Despite a vote by San Francisco’s Landmarks Preservation Advisory Board to bestow landmark status on a cross atop Mount Davidson, Jewish groups opposing the symbol say that designation is far from certain.
Although an August 1996 federal court appeals ruling deemed the cross’ placement on public property unconstitutional, last week’s unanimous vote is seen as a first step in efforts to keep the cross intact. However, the declaration must now be approved by the full San Francisco Planning Commission, as well as by the Board of Supervisors.
The vote is “not at all a determination that it will be landmarked,” said Fred Blum, the attorney representing the American Jewish Congress, a plaintiff in the case. “There are still a lot of steps.”
The AJCongress, American Civil Liberties Union, Americans United for the Separation of Church and State and private citizens of various faiths joined together in 1990 to sue the city and county of San Francisco and the county Recreation and Park Commission. The Anti-Defamation League filed a friend of the court brief.
Plaintiffs claimed the 103-foot concrete cross violates the state and federal constitutional separation of church and state and demanded that the city either sell the property to private owners or remove the symbol. They argued that the symbol’s presence on taxpayer-supported property offends non-Christians.
The city countered that the cross is a historical landmark akin to the Golden Gate Bridge, popular with people of all faiths.
Last week’s vote flies in the face of the August ruling by the 9th Circuit Court of Appeals, which overturned a 1992 district court ruling in favor of the city.
In deeming the cross unconstitutional, the appeals court cited the absence of other religious symbols nearby — a violation of the state’s no-preference clause, the court said — and the cross’ lack of historical significance.
“The cross does not become imbued with the mountain’s history merely because it was erected upon it,” the court decision read. “Mount Davidson will retain its historical significance with or without a cross atop it.”
Last week, the Landmarks Preservation Advisory Board made clear its disagreement with that stance, as commissioners and community members argued that the history and architecture of the freestanding cross, which has stood atop Mount Davidson since 1934, make it worthy of landmark status.
Such status would essentially prevent demolition of the cross, though the fight over its ownership is far from over.
The city, in fact, has vowed to fight the appeals court ruling all the way to the U.S. Supreme Court.

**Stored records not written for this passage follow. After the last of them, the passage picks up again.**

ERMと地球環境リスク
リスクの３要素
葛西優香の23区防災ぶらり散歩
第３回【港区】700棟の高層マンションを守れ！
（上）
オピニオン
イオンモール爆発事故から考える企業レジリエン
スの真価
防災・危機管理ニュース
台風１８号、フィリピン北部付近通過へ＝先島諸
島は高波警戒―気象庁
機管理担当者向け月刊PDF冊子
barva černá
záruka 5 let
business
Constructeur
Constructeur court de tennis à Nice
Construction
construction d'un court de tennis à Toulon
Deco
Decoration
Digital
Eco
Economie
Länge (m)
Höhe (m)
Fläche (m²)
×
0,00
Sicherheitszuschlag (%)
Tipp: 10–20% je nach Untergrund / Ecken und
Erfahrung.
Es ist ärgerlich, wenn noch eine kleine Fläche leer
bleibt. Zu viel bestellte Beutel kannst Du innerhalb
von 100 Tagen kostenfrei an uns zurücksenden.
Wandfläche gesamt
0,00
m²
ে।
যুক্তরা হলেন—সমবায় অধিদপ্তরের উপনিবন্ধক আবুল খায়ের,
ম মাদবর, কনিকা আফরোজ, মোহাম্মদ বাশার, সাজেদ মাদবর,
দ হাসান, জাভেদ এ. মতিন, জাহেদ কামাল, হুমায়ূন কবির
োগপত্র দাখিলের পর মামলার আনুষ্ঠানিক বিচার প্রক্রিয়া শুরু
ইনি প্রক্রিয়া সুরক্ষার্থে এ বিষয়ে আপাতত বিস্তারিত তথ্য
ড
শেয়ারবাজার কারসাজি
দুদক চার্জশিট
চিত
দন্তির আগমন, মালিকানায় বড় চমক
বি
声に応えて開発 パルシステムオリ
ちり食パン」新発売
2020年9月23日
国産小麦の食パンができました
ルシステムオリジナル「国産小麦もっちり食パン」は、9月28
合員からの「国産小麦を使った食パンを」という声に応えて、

Meanwhile, whether or not the cross is granted landmark status, plaintiffs remain firm in their belief that the cross is a decidedly Christian icon.
“I don’t care what you call it; it’s still a cross,” Blum said. “I don’t care if you call it strawberry jelly. It’s still the pre-eminent symbol of Christianity. That was the basis of the 9th Circuit’s decision.”
In that decision, Judge Diarmuid O’Scannlain wrote for the court that “the Mount Davidson cross carries great religious significance. Indeed, to suggest otherwise would be to demean this powerful religious symbol.”